Can a co-produced, assertive care intervention reduce cardiovascular disease risk in people living with severe mental illness in the primary care setting? The Assertive Cardiac Care Trial
An established evidence base shows that people with severe mental illnesses have higher risk for cardiovascular disease (CVD) which contributes to an established 10-20 year mortality gap when compared with the public. Current research indicates that many of the factors for increased CVD risk in people living with severe mental illness are modifiable such as diet, exercise, reductions in blood pressure, high cholesterol, smoking and alcohol use. To address current unmet needs in this population, we co-produced an intervention using assertive community treatment and motivational interviewing principles combined with dedicated nurse and general practitioner care over 12 months to be tested in the primary care setting.
Addressing CVD risk calls for a focus on multiple rather than single risk factors, and to deliver targeted CVD risk assessment combined with tailored pharmacological and non-pharmacological interventions with proactive follow-up, monitoring and treatment intensification as required.
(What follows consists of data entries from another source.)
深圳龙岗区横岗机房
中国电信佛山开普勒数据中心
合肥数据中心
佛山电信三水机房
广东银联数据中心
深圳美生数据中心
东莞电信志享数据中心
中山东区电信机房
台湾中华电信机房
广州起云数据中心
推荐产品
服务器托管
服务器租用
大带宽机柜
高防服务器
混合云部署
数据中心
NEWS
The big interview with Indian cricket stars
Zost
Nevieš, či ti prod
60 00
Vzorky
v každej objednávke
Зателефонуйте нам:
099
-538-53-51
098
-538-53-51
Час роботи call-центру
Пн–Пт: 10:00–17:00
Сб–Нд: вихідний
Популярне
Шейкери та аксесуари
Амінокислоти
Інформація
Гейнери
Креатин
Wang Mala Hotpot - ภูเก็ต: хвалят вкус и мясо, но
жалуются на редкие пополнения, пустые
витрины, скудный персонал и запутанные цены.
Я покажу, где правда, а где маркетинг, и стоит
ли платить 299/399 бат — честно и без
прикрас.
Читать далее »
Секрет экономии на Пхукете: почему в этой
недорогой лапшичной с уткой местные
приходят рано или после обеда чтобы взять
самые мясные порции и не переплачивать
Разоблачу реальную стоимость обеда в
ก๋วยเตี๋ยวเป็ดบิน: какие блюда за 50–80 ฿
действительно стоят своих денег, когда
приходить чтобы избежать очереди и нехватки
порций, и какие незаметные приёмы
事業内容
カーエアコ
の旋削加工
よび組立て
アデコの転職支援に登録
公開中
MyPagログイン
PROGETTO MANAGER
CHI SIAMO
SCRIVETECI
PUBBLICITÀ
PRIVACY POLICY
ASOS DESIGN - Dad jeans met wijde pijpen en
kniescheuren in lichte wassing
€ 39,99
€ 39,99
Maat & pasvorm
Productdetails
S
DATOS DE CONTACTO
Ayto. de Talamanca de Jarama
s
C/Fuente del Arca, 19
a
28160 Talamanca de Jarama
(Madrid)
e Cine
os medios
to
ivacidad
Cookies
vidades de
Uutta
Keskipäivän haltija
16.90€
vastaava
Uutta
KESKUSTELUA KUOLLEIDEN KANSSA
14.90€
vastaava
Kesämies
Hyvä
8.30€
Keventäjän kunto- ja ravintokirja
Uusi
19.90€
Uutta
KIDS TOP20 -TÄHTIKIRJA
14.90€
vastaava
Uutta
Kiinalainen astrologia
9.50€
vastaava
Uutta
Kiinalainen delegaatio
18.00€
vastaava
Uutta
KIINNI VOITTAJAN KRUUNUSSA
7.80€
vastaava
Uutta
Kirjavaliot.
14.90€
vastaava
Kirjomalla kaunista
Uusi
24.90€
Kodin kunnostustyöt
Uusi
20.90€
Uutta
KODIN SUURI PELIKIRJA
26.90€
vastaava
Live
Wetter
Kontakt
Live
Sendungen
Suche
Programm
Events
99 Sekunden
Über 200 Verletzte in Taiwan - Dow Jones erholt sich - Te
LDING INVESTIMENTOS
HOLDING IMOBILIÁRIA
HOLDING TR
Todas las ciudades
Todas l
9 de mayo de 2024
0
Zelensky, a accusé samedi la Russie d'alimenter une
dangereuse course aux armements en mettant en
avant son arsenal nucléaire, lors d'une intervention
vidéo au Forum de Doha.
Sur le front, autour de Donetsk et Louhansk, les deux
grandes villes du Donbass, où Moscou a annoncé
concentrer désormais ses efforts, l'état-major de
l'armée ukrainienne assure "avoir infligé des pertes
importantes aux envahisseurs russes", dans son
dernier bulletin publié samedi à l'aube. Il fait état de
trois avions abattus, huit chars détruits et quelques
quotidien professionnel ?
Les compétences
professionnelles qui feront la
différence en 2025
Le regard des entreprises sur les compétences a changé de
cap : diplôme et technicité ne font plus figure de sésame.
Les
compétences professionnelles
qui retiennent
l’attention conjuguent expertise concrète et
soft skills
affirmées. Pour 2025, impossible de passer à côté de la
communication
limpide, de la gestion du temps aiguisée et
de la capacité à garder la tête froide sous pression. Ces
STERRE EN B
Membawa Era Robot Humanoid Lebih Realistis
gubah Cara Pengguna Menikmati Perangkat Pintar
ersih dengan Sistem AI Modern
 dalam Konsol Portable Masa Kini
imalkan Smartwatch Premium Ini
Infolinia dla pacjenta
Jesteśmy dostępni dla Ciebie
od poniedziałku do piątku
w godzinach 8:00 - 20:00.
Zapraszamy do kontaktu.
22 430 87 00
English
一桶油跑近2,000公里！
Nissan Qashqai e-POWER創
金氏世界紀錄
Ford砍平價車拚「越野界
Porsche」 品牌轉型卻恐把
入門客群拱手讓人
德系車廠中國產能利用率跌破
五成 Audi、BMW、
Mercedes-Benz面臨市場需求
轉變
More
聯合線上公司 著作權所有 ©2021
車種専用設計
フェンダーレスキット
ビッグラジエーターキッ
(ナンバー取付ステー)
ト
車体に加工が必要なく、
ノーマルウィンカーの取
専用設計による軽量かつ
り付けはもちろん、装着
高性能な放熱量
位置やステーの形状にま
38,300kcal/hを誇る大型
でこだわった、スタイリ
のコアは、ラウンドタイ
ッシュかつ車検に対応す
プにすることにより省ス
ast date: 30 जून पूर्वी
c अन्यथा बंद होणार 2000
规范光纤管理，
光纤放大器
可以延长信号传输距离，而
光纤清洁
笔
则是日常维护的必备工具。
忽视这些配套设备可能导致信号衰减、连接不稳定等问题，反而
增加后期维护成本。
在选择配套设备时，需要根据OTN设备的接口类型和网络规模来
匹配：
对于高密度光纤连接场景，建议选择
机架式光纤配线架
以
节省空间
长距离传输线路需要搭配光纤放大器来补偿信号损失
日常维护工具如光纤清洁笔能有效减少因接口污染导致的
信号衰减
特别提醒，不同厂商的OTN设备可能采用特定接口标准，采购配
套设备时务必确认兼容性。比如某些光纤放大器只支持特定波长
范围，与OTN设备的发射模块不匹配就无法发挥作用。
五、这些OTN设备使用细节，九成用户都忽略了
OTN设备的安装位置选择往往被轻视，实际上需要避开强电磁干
Assertive Cardiac Care delivers this with trained nurses facilitating guided conversations to identify goals, provide regular face to face, phone and technology-mediated support over 12 months. General practitioners are engaged in care planning, medication and reviews. Five hundred and fifty eligible adults aged 35-75 years old, with a diagnosis of schizophrenia, psychosis, delusional disorder, bipolar disorder, or major depression will be recruited from Australian primary care settings. Eligible participants will be invited to a nurse facilitated Healthy Heart check to determine the 5-year absolute cardiovascular disease risk, then they will be individually randomised to the intervention or an active control group (n=252 per group). The active control will receive heart health information, and a referral to their general practitioner to follow up.
The primary outcome is 2% difference between intervention and active control in mean 5-year risk for cardiovascular disease using the Australian Absolute Risk Calculator. Assessments will be conducted at baseline, six months and twelve months. Secondary outcome measures include individual cardiovascular risk factors, patient activation, empowerment, quality of life, medication adherence and health economics at 6 and 12 months.
There is growing consensus that co-produced interventions may have more potential to reach and engage people living with severe mental illness, but we need an evidence base to inform decision making in these areas. Findings cost-effective ways to address the high CVD risk in this group is essential. If this intervention can reduced CVD risk it will be suitable for wider implementation in the primary care setting.